1 and 2 are perspective explanatory views showing an example of the prior art; FIG. 6 is a perspective view illustrating an embodiment of the present invention; FIG. 4 is a perspective view showing an example of the prior art;
An end view showing an example of a case where a reinforcing lip is provided on a heat receiving plate; FIGS. 5 to 9 are explanatory diagrams showing various examples of changes to the rectifying means; FIG. 10 is an example of a structure for adjusting the rectifying means. FIG. 4: Heat receiving plate. 5: Watering means. 6: Hot water sampling means. 7: Rectification means. 8: Contact. Patent applicant Takashi Takahashi (l) Engraving of the drawings (no changes to the contents) Da 26 shade
3. Relationship with the person making the amendment, including 9th applicant.

Claims (1)

[Scope of Claims] (1,1 Water is flowed from an upper position to a lower position on the upper surface of the heat receiving plate that receives radiant heat, and the heat of the heat receiving plate, which has been heated up by receiving the radiant heat, is transferred to the water on the way down, resulting in hot water.

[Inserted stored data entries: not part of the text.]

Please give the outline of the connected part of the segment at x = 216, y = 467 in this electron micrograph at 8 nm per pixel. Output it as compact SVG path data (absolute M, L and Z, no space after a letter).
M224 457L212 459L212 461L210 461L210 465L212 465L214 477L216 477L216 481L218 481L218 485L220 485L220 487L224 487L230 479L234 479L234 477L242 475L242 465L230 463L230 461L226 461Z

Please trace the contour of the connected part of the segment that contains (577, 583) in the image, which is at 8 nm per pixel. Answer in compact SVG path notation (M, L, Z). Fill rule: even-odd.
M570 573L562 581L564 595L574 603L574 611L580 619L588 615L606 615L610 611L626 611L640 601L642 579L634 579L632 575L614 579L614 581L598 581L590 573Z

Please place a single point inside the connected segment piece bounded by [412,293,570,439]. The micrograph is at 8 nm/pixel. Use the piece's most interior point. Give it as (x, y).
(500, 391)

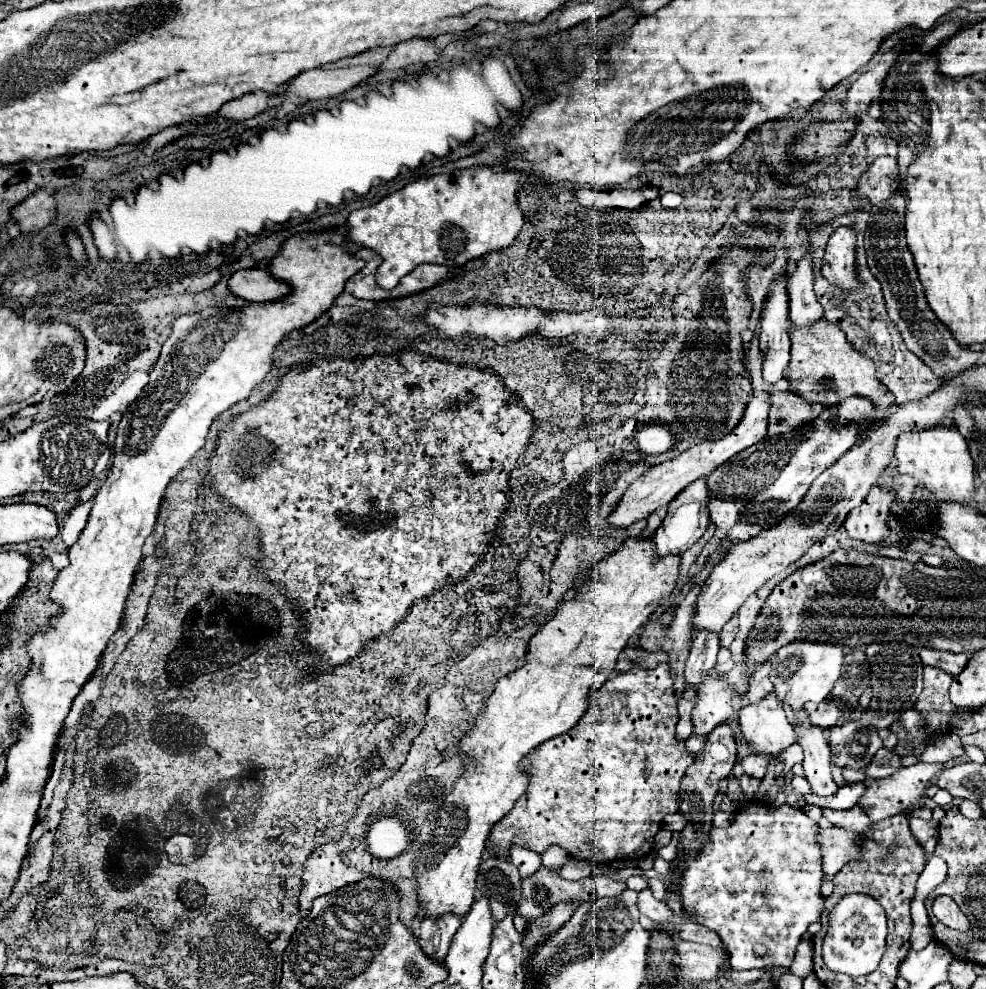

In a method for collecting hot water, flowing sewage is passed through a rectifier consisting of a large number of contacts arranged in a direction across the heat receiving plate in the middle of the flow, and the water passing through the rectifier has a flow rate controlled by the contactors. The water is spread thinly on the heat receiving plate surface by being controlled or the flow rate is reduced, or the water is finely divided at equal intervals, so that the water flowing down on the heat receiving plate covers the entire surface of the heat receiving plate or is densely distributed. A hot water sampling method characterized by: (2) a heat receiving plate directed toward the heat source; a water sprinkling means disposed above the heat receiving plate and sprinkling water on the upper surface of the heat receiving plate; and a water spraying means located below the heat receiving plate. a hot water collecting means for collecting hot water arranged and flowing down the upper surface of the heat receiving plate; and further located at a position between the water sprinkling means and the hot water collecting means,
A heat collecting device further comprising a rectifying means arranged in a direction transverse to the heat receiving plate, and the rectifying means including a plurality of contacts that come into contact with the heat receiving plate.